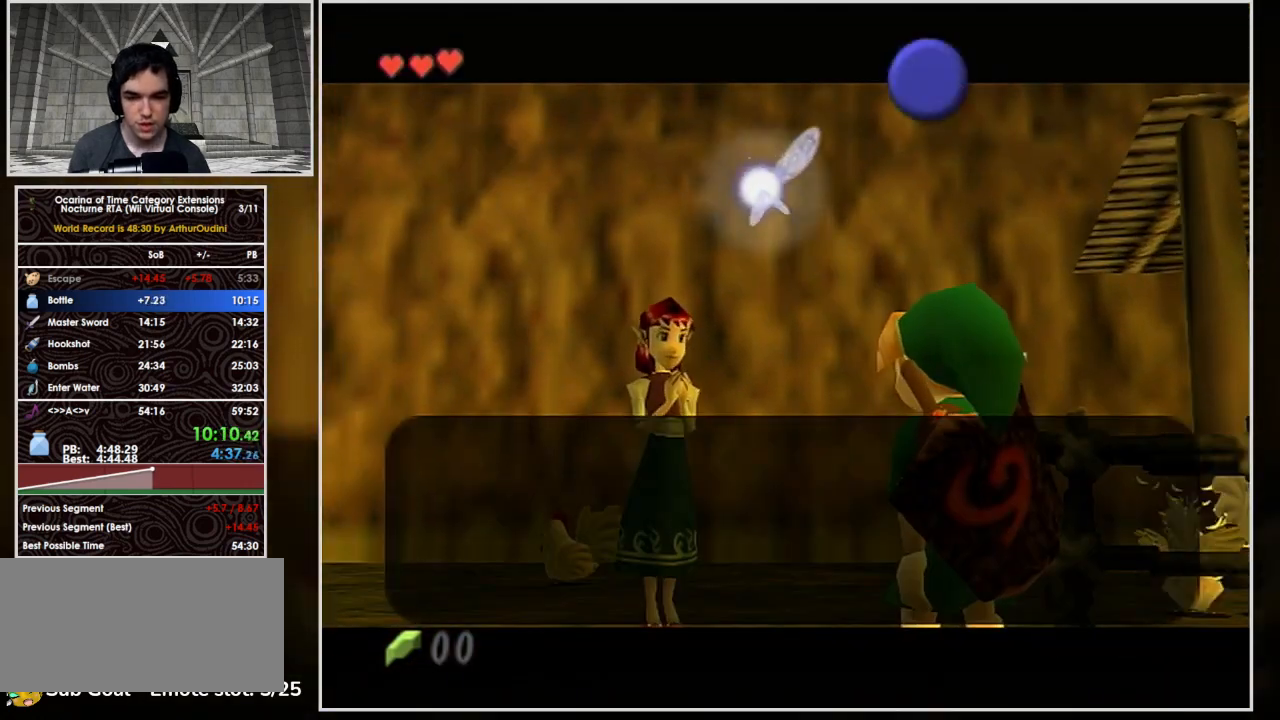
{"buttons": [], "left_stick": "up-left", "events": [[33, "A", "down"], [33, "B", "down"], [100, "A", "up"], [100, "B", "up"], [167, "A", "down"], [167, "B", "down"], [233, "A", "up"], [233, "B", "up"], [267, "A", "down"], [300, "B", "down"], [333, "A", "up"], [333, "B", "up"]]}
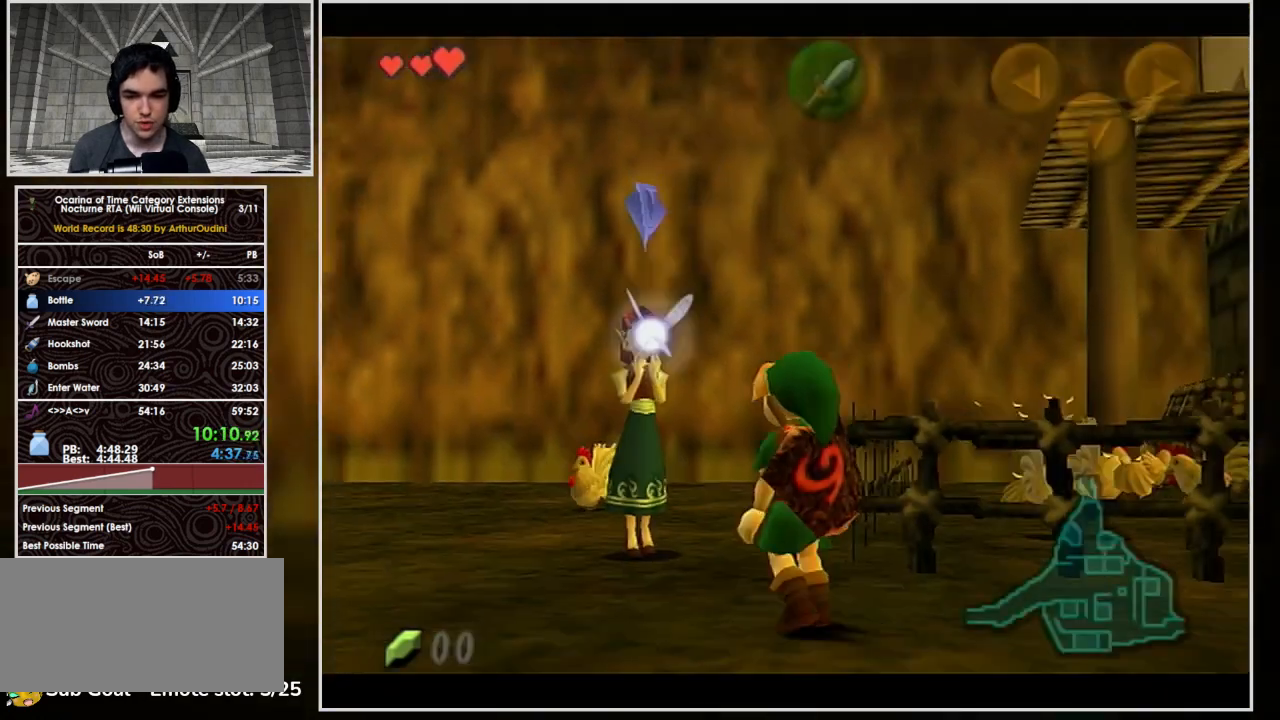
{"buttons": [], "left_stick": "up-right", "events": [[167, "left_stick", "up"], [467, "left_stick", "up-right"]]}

===

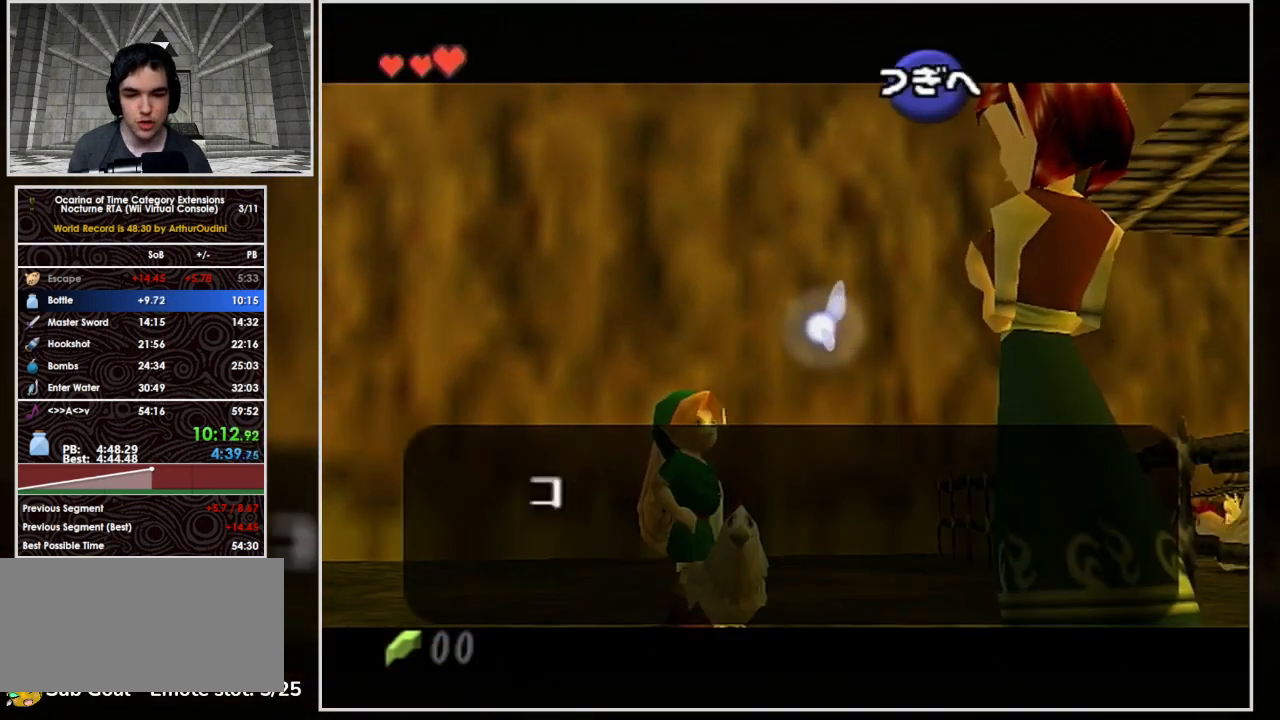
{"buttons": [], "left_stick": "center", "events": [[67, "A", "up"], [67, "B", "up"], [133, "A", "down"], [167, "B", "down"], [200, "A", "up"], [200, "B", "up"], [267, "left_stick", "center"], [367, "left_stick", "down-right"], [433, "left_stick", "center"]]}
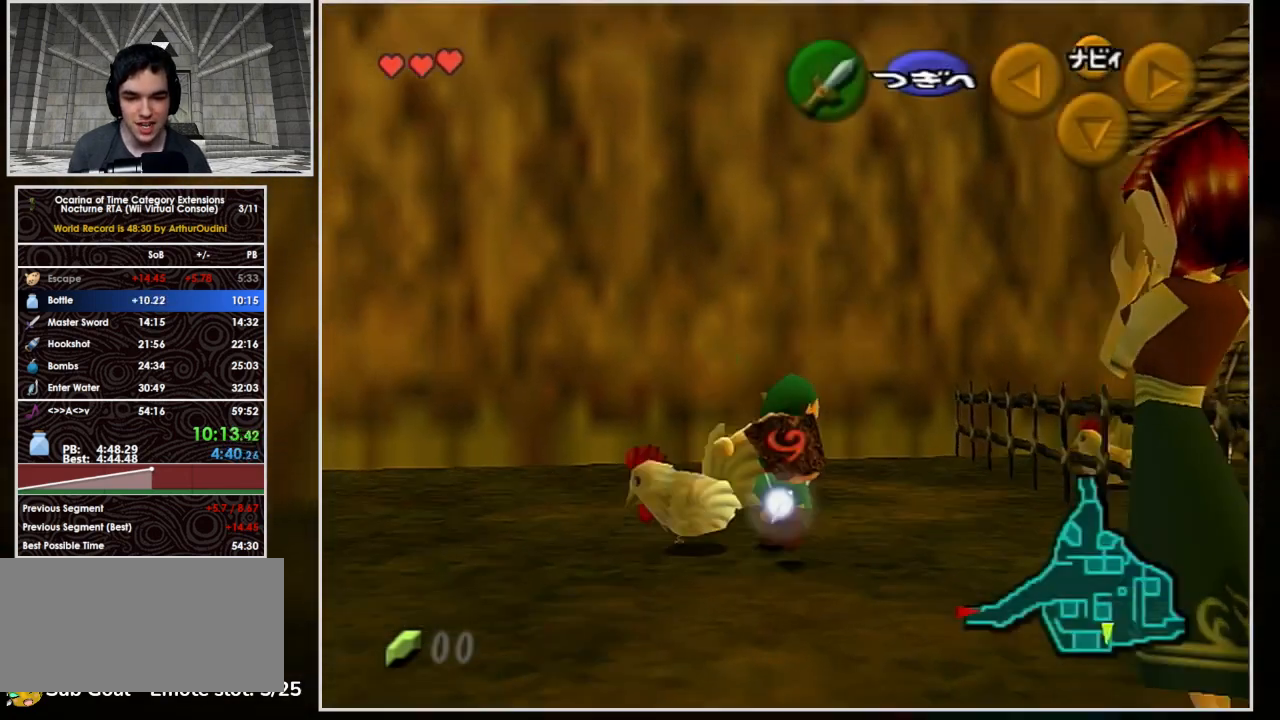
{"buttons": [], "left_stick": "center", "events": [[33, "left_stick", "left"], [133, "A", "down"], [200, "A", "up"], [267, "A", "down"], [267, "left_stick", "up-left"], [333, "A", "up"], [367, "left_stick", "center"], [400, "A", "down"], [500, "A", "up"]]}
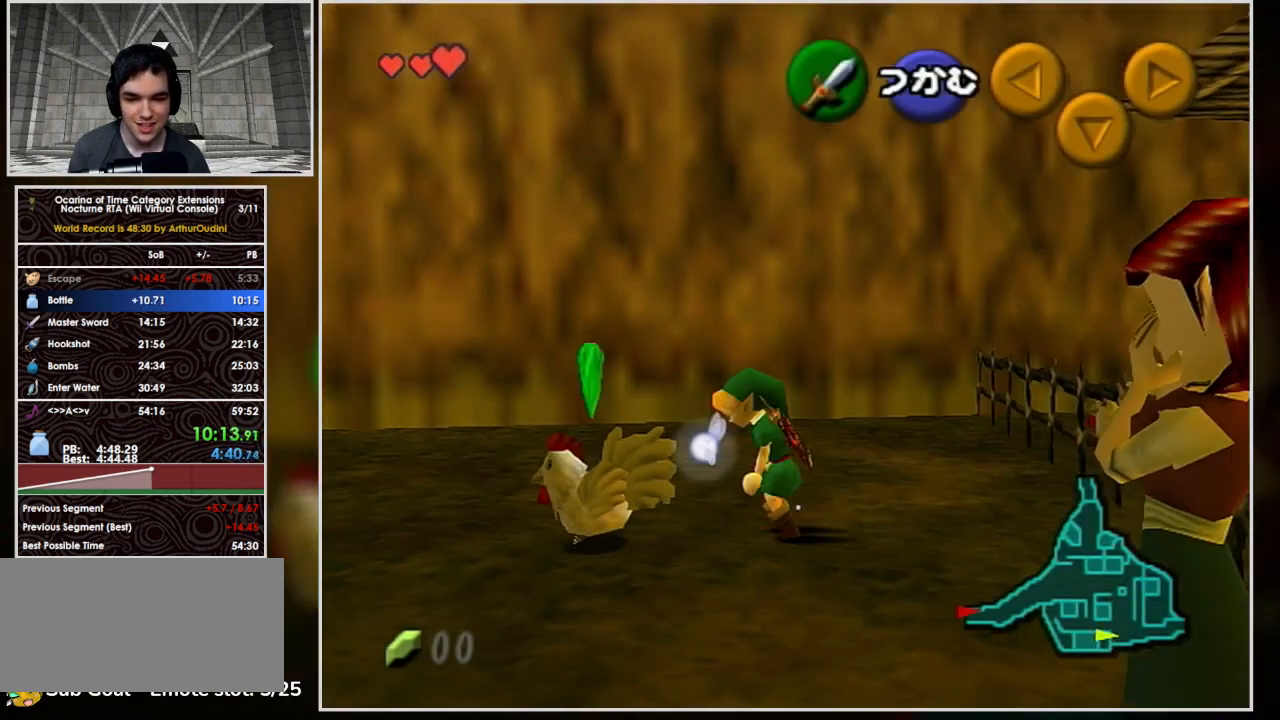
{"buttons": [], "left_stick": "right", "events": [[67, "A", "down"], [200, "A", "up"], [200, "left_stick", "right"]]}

===

EXERCISE REQUIREMENTS => Which lines of the data include the string "center"? Find them and copy each one.

YOUR RESPONSE =>
{"buttons": [], "left_stick": "center", "events": [[67, "A", "up"], [67, "B", "up"], [133, "A", "down"], [167, "B", "down"], [200, "A", "up"], [200, "B", "up"], [267, "left_stick", "center"], [367, "left_stick", "down-right"], [433, "left_stick", "center"]]}
{"buttons": [], "left_stick": "center", "events": [[33, "left_stick", "left"], [133, "A", "down"], [200, "A", "up"], [267, "A", "down"], [267, "left_stick", "up-left"], [333, "A", "up"], [367, "left_stick", "center"], [400, "A", "down"], [500, "A", "up"]]}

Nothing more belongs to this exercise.